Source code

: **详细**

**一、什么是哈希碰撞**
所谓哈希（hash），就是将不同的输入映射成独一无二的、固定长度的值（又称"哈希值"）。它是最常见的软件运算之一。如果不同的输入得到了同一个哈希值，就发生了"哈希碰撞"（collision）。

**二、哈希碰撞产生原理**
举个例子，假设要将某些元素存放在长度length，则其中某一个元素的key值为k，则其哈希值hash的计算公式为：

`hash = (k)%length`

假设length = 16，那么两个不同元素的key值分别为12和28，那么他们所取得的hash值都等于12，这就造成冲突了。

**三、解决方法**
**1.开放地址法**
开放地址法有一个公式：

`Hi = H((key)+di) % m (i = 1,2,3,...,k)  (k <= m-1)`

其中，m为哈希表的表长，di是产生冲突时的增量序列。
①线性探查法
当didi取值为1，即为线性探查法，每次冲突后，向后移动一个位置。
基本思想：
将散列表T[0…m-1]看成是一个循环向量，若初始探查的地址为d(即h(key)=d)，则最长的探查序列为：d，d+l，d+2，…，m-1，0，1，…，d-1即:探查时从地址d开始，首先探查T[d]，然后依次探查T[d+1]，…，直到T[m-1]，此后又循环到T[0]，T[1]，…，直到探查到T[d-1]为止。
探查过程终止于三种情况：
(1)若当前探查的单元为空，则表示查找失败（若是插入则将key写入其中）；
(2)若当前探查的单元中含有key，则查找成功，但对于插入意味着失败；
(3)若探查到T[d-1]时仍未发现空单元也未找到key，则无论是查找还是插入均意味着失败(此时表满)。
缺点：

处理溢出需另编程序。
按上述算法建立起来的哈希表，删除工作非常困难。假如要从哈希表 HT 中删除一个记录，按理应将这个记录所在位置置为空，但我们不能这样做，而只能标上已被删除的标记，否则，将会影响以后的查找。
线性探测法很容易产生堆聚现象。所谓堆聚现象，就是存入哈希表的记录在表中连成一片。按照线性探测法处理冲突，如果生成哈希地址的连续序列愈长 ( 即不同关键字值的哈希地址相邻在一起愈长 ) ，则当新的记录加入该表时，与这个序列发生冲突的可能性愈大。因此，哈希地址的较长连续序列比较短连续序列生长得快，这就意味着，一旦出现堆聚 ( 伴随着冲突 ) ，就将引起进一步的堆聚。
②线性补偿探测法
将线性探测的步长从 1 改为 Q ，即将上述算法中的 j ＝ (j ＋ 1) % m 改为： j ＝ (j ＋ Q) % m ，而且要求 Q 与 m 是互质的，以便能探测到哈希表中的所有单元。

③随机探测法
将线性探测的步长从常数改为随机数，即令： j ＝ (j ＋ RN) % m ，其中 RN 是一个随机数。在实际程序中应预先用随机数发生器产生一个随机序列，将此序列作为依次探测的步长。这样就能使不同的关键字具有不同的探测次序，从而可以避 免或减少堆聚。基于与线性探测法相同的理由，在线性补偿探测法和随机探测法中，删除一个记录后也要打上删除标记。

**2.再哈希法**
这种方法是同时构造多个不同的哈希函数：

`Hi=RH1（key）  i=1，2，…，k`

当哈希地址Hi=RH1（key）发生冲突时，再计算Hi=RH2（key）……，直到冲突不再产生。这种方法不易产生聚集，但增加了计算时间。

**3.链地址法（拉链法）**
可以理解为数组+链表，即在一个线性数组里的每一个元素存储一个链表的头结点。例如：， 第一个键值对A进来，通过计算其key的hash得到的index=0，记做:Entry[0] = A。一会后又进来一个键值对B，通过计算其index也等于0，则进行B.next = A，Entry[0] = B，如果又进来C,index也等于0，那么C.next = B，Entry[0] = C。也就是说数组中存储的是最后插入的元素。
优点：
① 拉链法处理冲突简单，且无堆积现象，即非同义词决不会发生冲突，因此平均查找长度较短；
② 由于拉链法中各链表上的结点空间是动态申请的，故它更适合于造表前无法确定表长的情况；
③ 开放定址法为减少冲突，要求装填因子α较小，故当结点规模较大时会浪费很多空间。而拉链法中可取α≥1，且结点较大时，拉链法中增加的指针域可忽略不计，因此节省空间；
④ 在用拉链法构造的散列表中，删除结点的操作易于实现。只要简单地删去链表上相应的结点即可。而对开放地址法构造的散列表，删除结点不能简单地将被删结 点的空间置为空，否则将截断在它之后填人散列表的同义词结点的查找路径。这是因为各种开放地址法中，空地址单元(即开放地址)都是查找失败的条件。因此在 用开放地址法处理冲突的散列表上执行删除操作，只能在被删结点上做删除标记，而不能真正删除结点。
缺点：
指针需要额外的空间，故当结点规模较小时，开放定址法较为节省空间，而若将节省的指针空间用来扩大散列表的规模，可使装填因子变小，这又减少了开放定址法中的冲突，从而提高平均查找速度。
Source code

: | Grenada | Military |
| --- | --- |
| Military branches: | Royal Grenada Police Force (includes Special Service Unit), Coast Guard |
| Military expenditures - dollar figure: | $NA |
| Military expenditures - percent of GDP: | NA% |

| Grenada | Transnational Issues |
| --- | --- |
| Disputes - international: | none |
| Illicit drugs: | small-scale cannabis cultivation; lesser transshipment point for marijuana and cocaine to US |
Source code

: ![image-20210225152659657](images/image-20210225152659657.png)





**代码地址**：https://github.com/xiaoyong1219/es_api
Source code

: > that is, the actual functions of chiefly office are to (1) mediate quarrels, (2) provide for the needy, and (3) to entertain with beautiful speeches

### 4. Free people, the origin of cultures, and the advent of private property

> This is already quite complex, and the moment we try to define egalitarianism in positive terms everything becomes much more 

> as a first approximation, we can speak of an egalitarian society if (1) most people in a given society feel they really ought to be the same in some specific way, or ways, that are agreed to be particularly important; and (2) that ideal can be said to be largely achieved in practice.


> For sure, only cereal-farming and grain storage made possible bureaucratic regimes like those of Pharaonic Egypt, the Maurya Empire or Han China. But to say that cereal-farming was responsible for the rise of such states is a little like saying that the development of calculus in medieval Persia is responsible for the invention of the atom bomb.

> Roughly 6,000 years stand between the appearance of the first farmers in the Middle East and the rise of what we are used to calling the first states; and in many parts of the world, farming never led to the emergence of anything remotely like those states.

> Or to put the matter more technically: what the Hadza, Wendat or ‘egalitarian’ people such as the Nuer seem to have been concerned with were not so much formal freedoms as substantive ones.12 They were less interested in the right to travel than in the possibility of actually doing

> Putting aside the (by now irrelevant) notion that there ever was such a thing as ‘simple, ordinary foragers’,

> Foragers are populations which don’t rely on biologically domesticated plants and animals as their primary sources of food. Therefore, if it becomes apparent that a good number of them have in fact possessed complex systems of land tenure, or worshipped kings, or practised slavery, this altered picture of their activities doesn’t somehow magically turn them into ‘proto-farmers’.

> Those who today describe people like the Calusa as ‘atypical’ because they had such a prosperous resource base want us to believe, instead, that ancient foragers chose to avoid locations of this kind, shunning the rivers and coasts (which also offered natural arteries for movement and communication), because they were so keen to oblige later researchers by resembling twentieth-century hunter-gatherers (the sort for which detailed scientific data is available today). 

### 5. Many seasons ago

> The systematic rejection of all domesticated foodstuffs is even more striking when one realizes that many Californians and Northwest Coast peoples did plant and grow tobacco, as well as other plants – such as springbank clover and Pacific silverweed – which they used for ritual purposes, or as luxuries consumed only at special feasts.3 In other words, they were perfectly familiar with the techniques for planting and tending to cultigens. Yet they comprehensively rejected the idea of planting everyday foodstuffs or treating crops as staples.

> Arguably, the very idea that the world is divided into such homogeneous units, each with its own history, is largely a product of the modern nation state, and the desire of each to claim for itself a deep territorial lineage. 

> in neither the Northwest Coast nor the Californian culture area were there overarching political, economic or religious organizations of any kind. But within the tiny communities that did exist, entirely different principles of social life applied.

DIRECTIVE :: Check each line of the listing above for the string "expenditures", and report how many lines contain it, as a number alone.

ANSWER :: 2